MuXodious/Mistral-Nemo-Instruct-2407-absolute-heresy Overview
This model is a 12 billion parameter instruction-tuned variant of the Mistral-Nemo-Instruct-2407 base model, jointly developed by Mistral AI and NVIDIA. It has been fine-tuned using P-E-W's Heretic ablation engine, resulting in a model classified with an "Absolute Heresy" index.

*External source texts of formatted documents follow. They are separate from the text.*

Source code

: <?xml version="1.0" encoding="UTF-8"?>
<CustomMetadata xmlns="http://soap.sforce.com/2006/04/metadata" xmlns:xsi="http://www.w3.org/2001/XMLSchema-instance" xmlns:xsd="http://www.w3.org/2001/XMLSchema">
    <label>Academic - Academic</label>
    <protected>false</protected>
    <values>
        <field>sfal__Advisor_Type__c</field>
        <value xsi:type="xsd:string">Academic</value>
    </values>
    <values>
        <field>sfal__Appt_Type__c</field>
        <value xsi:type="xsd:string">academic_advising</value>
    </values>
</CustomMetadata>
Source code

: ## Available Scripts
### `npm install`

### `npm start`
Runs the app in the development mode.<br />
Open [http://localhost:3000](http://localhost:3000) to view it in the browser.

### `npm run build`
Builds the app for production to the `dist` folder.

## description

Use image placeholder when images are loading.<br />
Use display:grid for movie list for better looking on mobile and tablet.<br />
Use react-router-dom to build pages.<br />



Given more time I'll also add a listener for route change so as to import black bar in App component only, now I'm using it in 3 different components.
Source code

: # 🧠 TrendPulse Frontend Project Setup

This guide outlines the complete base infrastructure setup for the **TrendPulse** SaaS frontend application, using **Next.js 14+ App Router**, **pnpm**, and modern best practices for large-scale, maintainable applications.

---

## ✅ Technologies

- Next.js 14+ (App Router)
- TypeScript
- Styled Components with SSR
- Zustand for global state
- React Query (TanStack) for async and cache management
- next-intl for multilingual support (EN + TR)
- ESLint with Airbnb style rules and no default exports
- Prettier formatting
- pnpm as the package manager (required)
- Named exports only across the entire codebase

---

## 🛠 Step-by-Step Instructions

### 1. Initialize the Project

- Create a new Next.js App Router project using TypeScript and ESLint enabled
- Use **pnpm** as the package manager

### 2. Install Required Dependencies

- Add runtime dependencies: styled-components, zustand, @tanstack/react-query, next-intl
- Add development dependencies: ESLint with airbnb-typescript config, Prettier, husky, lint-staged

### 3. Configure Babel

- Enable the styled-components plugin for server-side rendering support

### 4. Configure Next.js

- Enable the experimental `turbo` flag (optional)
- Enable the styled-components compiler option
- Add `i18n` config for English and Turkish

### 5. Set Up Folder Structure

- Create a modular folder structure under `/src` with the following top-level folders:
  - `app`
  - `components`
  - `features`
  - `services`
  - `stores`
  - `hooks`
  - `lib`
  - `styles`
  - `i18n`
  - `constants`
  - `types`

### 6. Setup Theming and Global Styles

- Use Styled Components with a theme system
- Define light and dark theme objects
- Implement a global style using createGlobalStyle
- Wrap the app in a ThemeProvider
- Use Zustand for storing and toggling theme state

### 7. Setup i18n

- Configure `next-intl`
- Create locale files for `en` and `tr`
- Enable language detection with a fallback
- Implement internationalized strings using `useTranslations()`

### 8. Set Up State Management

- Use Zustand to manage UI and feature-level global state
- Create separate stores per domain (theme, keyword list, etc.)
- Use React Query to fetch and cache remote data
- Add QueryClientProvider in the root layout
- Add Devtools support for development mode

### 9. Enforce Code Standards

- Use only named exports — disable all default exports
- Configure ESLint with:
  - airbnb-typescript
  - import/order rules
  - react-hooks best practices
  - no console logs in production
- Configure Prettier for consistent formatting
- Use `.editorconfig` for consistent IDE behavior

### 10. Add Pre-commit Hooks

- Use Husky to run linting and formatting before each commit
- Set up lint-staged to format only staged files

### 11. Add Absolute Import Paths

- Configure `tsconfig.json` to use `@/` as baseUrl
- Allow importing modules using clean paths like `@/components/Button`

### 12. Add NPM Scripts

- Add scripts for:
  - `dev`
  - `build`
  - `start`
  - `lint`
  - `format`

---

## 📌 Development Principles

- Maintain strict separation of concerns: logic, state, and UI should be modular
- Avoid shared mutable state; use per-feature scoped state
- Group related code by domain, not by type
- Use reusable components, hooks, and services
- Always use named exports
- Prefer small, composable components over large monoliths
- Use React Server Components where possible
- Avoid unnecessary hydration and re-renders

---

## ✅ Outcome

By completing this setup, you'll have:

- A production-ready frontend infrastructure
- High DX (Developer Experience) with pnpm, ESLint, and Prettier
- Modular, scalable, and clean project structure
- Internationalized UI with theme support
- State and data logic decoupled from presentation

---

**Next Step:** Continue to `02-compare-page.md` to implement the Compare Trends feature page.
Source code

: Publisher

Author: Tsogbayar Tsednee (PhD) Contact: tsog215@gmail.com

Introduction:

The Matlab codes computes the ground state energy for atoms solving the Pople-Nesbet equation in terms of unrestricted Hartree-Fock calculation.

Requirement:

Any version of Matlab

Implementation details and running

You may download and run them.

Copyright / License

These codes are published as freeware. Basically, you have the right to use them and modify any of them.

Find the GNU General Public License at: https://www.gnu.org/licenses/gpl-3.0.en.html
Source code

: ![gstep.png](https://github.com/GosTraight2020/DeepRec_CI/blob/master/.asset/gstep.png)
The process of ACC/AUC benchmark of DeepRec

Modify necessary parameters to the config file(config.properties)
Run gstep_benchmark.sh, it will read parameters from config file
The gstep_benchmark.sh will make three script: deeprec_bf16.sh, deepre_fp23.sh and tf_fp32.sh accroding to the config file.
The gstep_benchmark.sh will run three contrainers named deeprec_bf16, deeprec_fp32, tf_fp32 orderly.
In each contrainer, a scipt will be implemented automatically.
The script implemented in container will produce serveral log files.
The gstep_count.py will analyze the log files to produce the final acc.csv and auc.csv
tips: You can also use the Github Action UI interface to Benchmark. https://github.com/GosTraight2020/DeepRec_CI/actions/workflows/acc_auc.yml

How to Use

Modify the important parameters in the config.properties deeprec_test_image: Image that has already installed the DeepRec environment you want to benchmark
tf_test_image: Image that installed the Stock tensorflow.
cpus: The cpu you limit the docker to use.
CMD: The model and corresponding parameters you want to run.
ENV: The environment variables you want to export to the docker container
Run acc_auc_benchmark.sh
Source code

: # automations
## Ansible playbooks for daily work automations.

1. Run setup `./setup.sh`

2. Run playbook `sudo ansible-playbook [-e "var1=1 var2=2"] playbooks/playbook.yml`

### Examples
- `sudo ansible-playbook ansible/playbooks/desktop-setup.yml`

This classification signifies a low refusal rate (4/100) and KL Divergence (0.0467), suggesting a model that is less prone to refusals compared to its initial state (87/100 initial refusals).
Key Capabilities
- Robust Instruction Following: Fine-tuned for instruction adherence, building on the strong base of Mistral-Nemo-Instruct-2407.

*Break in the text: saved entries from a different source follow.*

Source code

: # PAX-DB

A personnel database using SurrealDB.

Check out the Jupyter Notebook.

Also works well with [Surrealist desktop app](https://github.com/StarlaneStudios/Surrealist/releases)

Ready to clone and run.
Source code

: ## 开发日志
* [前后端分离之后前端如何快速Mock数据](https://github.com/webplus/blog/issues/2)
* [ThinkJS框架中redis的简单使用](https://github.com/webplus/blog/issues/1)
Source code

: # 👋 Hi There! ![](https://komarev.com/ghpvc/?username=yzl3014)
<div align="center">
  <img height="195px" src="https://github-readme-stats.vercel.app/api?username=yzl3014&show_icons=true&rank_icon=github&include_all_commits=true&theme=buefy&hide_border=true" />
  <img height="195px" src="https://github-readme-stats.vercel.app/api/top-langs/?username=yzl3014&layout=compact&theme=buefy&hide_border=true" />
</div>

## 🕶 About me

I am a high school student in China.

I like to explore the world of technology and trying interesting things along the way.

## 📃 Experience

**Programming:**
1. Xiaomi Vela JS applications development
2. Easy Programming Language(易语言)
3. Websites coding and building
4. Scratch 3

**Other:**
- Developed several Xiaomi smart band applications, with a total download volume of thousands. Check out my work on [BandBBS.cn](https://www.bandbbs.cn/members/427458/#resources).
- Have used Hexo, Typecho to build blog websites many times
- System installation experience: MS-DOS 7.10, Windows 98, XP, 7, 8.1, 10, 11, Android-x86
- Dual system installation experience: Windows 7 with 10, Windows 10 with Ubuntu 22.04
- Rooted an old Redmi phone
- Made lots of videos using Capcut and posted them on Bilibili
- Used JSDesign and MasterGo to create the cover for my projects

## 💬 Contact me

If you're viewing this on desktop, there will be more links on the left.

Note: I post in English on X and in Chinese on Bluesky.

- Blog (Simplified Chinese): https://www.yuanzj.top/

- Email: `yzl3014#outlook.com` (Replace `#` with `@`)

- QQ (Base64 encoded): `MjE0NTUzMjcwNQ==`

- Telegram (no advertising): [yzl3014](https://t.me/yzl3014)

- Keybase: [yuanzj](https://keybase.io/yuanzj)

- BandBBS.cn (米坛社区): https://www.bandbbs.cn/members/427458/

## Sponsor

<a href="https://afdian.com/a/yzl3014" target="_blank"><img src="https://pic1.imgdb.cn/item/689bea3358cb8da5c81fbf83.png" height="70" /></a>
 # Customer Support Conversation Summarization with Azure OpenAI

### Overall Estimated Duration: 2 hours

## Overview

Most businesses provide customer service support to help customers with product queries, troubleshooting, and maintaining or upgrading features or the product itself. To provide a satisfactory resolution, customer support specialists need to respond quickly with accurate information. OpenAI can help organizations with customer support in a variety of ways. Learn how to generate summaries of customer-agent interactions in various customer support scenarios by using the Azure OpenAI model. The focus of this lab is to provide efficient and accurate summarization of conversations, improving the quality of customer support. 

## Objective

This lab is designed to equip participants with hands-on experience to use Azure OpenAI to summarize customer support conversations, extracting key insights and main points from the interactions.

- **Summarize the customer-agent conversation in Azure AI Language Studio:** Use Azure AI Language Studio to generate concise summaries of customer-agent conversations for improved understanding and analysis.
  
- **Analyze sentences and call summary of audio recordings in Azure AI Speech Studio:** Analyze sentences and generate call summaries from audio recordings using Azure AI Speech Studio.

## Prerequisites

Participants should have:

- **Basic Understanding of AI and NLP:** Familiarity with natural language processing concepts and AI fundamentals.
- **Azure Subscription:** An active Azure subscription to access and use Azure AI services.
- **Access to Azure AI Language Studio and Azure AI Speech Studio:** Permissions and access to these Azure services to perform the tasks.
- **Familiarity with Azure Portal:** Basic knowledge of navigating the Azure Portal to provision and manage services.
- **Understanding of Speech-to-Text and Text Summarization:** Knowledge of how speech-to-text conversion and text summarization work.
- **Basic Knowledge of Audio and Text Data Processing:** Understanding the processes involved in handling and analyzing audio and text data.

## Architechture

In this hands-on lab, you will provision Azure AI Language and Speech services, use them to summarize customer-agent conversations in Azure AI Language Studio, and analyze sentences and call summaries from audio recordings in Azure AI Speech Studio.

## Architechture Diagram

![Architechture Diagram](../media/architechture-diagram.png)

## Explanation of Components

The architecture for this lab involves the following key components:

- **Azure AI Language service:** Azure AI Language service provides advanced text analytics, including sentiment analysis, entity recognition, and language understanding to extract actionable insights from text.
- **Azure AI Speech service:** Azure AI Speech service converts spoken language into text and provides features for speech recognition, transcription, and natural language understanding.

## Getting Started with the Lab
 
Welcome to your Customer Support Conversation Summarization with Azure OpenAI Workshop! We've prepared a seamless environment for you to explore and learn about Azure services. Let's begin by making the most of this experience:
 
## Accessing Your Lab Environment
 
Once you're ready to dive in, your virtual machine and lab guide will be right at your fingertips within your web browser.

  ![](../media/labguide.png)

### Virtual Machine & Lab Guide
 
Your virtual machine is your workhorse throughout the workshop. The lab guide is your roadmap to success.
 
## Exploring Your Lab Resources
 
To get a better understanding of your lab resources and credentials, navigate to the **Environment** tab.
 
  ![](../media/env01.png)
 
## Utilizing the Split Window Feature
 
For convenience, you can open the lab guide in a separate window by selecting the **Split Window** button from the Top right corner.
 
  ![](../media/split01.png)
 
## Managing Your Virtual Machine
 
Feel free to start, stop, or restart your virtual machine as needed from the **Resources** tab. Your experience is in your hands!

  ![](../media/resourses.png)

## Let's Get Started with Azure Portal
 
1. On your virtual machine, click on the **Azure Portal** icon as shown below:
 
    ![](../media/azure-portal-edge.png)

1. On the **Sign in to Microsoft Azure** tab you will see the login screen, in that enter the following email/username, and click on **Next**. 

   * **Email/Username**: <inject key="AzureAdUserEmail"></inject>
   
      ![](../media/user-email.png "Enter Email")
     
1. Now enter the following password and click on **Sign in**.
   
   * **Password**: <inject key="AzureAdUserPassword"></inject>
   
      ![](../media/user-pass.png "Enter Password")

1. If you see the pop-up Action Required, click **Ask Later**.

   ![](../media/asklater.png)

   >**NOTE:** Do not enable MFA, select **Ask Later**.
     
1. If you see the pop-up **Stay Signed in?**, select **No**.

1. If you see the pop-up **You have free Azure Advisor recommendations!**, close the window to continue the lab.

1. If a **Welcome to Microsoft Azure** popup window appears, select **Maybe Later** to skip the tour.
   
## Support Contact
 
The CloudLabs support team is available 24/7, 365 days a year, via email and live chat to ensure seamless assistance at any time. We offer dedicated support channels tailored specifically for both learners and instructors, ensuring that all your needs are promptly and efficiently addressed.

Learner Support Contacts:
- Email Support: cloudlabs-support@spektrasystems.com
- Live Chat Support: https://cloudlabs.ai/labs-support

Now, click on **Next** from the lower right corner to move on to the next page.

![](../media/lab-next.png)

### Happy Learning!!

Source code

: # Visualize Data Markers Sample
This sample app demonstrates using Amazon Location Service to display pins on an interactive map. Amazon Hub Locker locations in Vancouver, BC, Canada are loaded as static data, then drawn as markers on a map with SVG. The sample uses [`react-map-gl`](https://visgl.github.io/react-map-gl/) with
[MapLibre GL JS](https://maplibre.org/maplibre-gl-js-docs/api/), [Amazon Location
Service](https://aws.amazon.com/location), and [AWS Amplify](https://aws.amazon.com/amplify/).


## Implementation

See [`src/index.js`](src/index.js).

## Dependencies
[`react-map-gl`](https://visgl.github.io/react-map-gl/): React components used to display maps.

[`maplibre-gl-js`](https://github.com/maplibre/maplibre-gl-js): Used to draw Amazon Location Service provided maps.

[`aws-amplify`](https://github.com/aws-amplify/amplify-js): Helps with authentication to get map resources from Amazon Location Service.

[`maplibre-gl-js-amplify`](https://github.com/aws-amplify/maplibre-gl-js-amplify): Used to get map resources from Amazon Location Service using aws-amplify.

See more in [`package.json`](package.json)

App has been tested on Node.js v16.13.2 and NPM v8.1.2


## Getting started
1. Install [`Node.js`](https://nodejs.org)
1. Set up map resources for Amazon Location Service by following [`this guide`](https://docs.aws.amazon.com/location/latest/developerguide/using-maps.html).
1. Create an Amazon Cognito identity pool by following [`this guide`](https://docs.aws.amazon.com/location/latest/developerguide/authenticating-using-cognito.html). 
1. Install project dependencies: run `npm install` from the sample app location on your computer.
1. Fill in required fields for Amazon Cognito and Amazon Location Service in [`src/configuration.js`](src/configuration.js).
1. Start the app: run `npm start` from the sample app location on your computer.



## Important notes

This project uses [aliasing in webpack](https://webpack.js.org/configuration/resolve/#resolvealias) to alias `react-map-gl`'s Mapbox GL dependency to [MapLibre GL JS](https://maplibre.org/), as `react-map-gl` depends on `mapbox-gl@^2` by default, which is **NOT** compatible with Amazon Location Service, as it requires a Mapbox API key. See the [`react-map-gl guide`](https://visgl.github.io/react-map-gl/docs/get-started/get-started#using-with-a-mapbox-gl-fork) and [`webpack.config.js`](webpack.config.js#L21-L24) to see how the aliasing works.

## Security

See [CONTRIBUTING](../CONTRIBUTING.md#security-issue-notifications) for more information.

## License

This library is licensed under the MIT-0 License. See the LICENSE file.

- Extended Context Window: Supports a substantial 32768-token context window, enabling processing of longer inputs.
- Multilingual & Code Proficiency: Trained on a significant proportion of multilingual and code data, enhancing its versatility.
- Function Calling Support: Capable of function calling, demonstrated with examples for
mistral_inference and transformers frameworks. - Apache 2.0 Licensed: Available under a permissive license for broad use.
Good For
- Applications requiring less constrained outputs: The "Absolute Heresy" classification indicates a model with a significantly reduced refusal rate, potentially useful for creative or less restrictive generation tasks.
- Developers familiar with Mistral-Nemo: Acts as a drop-in replacement for Mistral 7B and integrates well with
mistral_inference, transformers, and NeMo frameworks. - Multilingual and Code-centric tasks: Its training on diverse language and code datasets makes it suitable for global and programming-related applications.